**Exercícios**.
1. Liste todos os cargos e órgãos públicos mencionados no texto sobre inelegibilidade abaixo.
2. Segundo o texto sobre inelegibilidade abaixo, a quem cabe a opção política-legislativa?
3. Continue o texto sobre inelegibilidade abaixo logo depois da última frase apresentada.

**Texto fornecido**.
= = = = = = =

A lei deve ser aprimorada?É muito perigoso, em época de crise, partir para uma flexibilização para ser rigoroso, consideradas as normas em vigor. Mas, é claro, seria muito fácil jogar para a turba que quer sangue, quer vísceras e, olvidando até que o chicote muda de mão, partir para o justiçamento. A opção política-legislativa cabe aos deputados e senadores. Se aprovarem amanhã ou depois uma lei prevendo que o simples curso de processo-crime deságua na inelegibilidade, vamos enfrentar a lei sob o ângulo do conflito com a Constituição, no que encerra o princípio da não-culpabilidade.

O TRE do Rio agiu politicamente?Hoje está certificado que errou. A partir do momento que a decisão foi reformada, houve a certidão de que ele claudicou na arte de julgar. Deixou de observar a ordem jurídica reinante no país para decidir considerando algo subjetivo, que é a moralidade pública. Não é por aí.

= = = = = = =

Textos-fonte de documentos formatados
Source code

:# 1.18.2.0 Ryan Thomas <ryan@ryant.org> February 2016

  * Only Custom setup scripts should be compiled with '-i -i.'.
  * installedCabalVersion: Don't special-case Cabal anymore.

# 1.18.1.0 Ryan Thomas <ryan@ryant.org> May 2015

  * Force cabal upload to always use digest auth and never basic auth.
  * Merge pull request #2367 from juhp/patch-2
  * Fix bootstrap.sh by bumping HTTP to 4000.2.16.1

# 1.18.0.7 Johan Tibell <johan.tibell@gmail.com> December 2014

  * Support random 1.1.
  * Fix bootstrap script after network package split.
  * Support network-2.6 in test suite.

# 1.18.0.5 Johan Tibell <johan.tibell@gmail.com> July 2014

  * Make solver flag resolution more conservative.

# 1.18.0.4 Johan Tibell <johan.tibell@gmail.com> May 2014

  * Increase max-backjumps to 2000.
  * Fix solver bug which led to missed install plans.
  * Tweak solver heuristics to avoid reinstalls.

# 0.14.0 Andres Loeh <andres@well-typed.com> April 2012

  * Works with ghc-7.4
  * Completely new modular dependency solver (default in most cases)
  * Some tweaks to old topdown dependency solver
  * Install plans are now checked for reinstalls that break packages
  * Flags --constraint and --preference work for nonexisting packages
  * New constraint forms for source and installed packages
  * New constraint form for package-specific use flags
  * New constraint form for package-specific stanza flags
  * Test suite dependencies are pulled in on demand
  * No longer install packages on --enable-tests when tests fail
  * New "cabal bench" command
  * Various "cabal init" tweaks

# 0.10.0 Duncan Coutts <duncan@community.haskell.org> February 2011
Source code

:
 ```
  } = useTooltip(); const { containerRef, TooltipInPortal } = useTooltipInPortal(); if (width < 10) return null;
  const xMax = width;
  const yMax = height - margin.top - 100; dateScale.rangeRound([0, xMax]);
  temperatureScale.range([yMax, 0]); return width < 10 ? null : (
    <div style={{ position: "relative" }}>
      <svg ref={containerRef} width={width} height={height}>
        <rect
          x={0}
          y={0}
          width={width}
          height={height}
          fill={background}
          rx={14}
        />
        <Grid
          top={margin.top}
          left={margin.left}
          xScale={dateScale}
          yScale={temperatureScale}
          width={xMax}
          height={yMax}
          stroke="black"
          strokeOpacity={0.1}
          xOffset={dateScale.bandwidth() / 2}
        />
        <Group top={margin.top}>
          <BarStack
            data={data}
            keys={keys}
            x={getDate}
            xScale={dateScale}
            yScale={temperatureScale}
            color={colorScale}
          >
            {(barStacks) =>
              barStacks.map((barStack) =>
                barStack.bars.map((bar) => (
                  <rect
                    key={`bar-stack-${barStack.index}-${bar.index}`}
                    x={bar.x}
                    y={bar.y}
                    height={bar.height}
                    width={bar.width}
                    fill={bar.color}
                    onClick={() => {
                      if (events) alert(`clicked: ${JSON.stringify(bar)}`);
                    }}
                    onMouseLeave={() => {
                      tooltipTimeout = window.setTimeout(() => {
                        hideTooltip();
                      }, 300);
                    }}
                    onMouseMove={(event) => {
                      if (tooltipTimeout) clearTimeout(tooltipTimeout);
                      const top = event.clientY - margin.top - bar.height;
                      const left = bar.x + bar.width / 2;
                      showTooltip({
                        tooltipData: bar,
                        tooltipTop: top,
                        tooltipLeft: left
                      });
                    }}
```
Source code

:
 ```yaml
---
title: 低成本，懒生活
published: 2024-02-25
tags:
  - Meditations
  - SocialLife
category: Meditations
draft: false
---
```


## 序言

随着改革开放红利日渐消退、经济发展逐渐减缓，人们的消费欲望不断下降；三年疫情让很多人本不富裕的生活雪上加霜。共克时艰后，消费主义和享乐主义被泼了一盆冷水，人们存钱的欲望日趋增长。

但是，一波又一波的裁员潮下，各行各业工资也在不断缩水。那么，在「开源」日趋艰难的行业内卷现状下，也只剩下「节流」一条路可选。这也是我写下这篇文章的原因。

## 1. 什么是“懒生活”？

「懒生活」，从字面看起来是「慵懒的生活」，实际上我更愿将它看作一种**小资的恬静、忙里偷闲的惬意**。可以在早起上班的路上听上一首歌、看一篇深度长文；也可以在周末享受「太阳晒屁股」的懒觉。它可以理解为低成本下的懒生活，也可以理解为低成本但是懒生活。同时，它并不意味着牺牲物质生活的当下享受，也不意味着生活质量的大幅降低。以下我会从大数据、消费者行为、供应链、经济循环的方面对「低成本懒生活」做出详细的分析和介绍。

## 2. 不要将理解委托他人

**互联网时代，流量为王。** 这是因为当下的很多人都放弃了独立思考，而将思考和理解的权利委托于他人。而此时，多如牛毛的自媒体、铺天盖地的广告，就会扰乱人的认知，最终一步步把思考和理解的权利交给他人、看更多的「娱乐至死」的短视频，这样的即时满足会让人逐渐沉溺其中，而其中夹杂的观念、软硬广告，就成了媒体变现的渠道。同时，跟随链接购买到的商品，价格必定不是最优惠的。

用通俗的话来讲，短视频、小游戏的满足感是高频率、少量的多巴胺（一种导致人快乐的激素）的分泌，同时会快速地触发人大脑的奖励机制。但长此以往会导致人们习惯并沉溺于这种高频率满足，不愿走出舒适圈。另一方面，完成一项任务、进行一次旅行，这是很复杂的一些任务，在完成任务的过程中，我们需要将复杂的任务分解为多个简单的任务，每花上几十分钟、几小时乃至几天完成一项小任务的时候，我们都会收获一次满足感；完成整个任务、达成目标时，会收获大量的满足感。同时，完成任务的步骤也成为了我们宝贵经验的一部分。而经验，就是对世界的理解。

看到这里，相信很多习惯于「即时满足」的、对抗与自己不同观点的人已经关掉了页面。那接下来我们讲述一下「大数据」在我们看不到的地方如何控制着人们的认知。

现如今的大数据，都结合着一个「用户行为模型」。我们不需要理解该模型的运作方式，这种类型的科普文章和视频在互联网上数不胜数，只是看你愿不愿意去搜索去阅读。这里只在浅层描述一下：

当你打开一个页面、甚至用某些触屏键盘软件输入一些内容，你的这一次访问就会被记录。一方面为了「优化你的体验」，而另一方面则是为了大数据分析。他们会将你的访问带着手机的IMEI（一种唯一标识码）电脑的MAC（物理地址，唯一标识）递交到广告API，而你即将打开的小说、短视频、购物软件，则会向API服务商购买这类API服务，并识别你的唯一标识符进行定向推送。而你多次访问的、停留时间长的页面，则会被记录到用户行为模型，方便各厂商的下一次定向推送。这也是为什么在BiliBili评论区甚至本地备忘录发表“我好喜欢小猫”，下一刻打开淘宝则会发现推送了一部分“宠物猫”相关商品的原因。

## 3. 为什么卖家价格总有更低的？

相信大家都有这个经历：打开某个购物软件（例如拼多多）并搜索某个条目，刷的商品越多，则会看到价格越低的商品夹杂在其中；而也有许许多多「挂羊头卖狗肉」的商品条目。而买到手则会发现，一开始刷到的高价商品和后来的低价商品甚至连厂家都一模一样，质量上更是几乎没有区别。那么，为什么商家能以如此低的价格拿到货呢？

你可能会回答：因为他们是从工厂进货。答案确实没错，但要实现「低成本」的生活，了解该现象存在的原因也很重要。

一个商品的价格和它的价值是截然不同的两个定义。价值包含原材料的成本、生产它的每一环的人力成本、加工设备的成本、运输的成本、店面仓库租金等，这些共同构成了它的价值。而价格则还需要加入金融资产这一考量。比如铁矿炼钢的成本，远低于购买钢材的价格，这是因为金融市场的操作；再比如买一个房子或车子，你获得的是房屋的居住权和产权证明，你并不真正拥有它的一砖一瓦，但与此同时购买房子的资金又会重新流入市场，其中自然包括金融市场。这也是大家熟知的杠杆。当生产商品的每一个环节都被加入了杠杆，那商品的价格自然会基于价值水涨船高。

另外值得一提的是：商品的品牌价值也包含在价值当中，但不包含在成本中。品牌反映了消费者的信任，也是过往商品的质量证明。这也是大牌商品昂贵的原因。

= = = = = = =

**Respostas**.
1. Deputados, senadores, TRE do Rio

2. Aos deputados e senadores.

3.
O senhor fala de cautela diante do clamor por vísceras e sangue, mas não seria legítima a pressão da sociedade com mais de cem parlamentares sob suspeita?A mente mais criativa não poderia imaginar um décimo do que constatamos em termos de mazela. Mas, considerados as eleições e o direito posto, o que temos? Partidos políticos que não atuam como deveriam atuar, lenientes quanto à seleção de candidatos. Porque o primeiro exame de um certo nome é feito pelo partido político. Segunda coisa, o Ministério Público atuando e indeferindo e o Judiciário atuando de acordo com o figurino legal. Terceiro, o papel do eleitor. Que atuemos, que neste dia 1.º de outubro digamos não a candidatos que apresentem vida pregressa duvidosa.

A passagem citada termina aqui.